The result underlines the difficulty pro-Europeans face in winning any popular vote against opponents who portray their cause as elitist and remote from the voters. Not even the sympathy factor after the murder of the country's Foreign Minister and pro-euro campaigner Anna Lindh could swing the result.

At their weekend meeting in Italy, EU finance ministers urged Sweden to join the single currency and it is clear why they in Brussels were so keen for a "yes".

The eurozone needs economies like the Swedes' to bolster its credibility. The 12-nation bloc is facing stagnation and mounting budget deficits while Sweden is a model of Scandinavian efficiency. With growth at 2 per cent and unemployment at 4 per cent, Sweden outperforms the big eurozone economies. France is to break the euro's budget deficit ceiling of 3 per cent of GDP for three years in a row; Sweden has a surplus of some 1.4 per cent.

Admitting the Swedish kroner would have restored some faith in the euro when its rulebook, the so-called Stability and Growth Pact, is in disarray. But, with Swedish membership killed off for some years, the result will have a domino effect. Denmark's government has made clear it would like a second referendum to overturn the result of the vote in 2000 which rejected the euro. That prospect is now significantly further off. In turn, Britain will face less pressure to join since it will, for some years at least, have the company of two Scandinavian nations in the EU's outer economic tier.

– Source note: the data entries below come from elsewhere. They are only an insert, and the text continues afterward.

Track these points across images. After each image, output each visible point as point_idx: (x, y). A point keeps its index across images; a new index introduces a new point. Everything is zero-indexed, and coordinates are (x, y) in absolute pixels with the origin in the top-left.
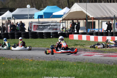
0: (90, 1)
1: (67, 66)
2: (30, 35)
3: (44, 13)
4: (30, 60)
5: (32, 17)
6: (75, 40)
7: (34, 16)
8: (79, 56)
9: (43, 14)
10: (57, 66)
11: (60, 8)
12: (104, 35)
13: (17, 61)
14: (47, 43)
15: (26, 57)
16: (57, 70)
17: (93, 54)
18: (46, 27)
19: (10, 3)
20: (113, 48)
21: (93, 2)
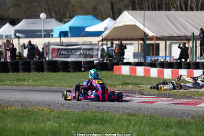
0: (151, 8)
1: (110, 121)
2: (45, 67)
3: (70, 28)
4: (46, 110)
5: (48, 34)
6: (124, 76)
7: (52, 33)
8: (131, 103)
9: (67, 30)
10: (93, 120)
11: (98, 19)
12: (174, 67)
13: (23, 112)
14: (76, 80)
15: (39, 103)
16: (93, 127)
17: (155, 100)
18: (73, 52)
19: (11, 10)
20: (190, 90)
21: (155, 10)
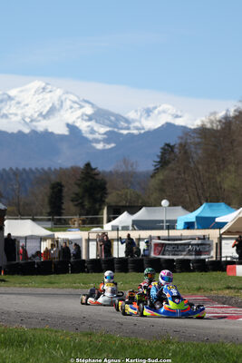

Next to join the bloc may a few of the former Communist nations due to join the EU next year, but the addition of currencies such as the Polish zloty may not be so welcome to foreign exchange markets as the kroner.

Yesterday's vote showed how difficult it is to win a referendum for European integration. Recently the pro-European side has had a miserable run. Votes on the euro in Denmark three years ago, and on the Nice Treaty in Ireland in 2001 were both lost (the latter reversed by a second referendum the following year). None of the 12 nations that joined the euro consulted their people directly except France, which voted narrowly in favour of the Maastricht treaty.

In Sweden, special factors made the pro-euro case particularly difficult. Historically, Swedes have been aloof from international organisations, prizing the neutrality that kept them out of the world wars of the last century. The vote to join the EU in 1994 was won only by a narrow margin. The euro vote shows the fragility of support for engagement in Europe and how many Swedes are convinced they do things better than the EU. Many fear joining the euro would undermine their famously generous welfare state.

The "yes" campaign was at times ham-fisted, but it deployed resources several times greater than the "no" side and had the backing of most of the political and media establishment in Sweden. Yet even this was not enough.